First, the above discussion was confined to refuting impossibility. However, in my own opinion, the theory that the same bullet caused the Kennedy back wound and at least the Connally chest wound, far from merely possible, is the only reasonable explanation of the evidence. Consider, in addition to the circumstances already mentioned, that no bullet was found in the President’s body, that there is no evidence of any collision in the body which could have halted or deflected the bullet’s progress, that the Commission’s experiments on simulated tissue indicated that in traversing the body the bullet lost only 5–7 per cent of its velocity, that the Governor was seated directly in front of the President, that no evidence developed that the area immediately surrounding the Governor, nor indeed any place in the limousine or on the road nearby, had received this bullet.
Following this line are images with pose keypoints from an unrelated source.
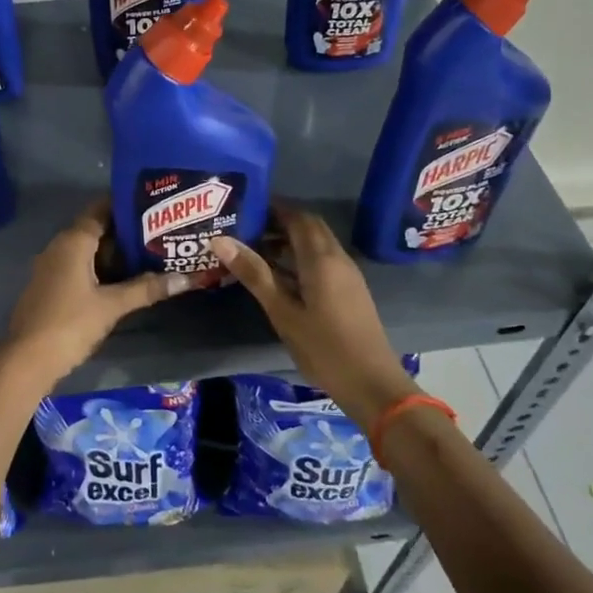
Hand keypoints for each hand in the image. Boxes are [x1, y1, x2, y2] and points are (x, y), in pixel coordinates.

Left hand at [2, 202, 188, 381]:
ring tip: (151, 252)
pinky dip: (102, 268)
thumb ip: (146, 289)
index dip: (126, 204)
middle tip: (160, 231)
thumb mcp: (112, 305)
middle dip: (127, 231)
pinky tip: (125, 279)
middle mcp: (60, 246)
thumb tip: (186, 278)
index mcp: (73, 241)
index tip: (153, 203)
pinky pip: (81, 267)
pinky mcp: (52, 286)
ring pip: (89, 251)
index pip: (101, 209)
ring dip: (115, 253)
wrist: (27, 359)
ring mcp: (53, 267)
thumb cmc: (70, 323)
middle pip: (97, 229)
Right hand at [211, 207, 417, 426]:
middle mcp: (337, 258)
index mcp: (321, 258)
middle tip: (245, 228)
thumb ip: (254, 274)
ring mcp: (347, 275)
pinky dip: (299, 258)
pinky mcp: (349, 291)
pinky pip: (322, 261)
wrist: (372, 384)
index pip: (298, 217)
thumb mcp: (282, 311)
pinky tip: (277, 275)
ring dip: (288, 241)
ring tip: (253, 250)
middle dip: (279, 222)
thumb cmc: (323, 347)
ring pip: (316, 245)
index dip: (273, 208)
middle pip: (309, 227)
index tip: (244, 207)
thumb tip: (220, 240)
Under these circumstances, the difficulty is not to imagine the bullet’s striking Connally, but to imagine its doing anything else.
     
Second, my letter assumes that the evidence, though possibly mistaken, is honest. There has not been space to answer those who fear that important data concerning, for instance, the condition of the President’s body, or of the limousine, may have been fabricated or suppressed. But let me at least suggest an experiment, based only on evidence which the skeptics would consider reliable, which tends to corroborate the evidence they suspect. Forget, for the moment, the presupposition that all or any of the shots were fired from the Depository. Forget the autopsy data on the President’s body, and the Secret Service testimony concerning the condition of the car. Note the course of the bullet through Connally, as described by Dr. Shaw, back to front, downward, at an angle of 25 degrees. Note the seating arrangement: photographs, testimony, and the design of the car all place the President immediately behind the Governor and somewhat to his right. Observe in the Zapruder film the position of the Governor when he is hit: his shoulders facing slightly right or forward. Observe the position of the President: erect, not slumped. Given these circumstances, construct a trajectory for the bullet back from the Governor’s body toward point of origin. A path through the man behind the Governor is not inevitable, but it is quite plausible. This experiment does not, by itself, prove the double hit, but it does suggest that important evidence which is not suspect is consistent with and tends to support the evidence that has been questioned.
     
Third, the theory of a “Second Oswald” in no way conflicts with the conclusion that Kennedy and Connally were struck by the same bullet, and so remains unaffected by my arguments. Unless a general impression of Commission incompetence or legerdemain was meant to be Second Oswald’s entrée.